Update everything from the line containing "Point p1 = new Point(4, 4);" down to the end of the data, replacing "p2" with "p3" and keeping all else the same.

□ □ □ □ □ □ □

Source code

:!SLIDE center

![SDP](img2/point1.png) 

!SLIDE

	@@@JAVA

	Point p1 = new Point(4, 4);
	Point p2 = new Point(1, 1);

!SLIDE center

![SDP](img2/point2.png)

□ □ □ □ □ □ □

#### [Solution to this problem]
	Point p1 = new Point(4, 4);
	Point p3 = new Point(1, 1);

!SLIDE center

![SDP](img2/point2.png)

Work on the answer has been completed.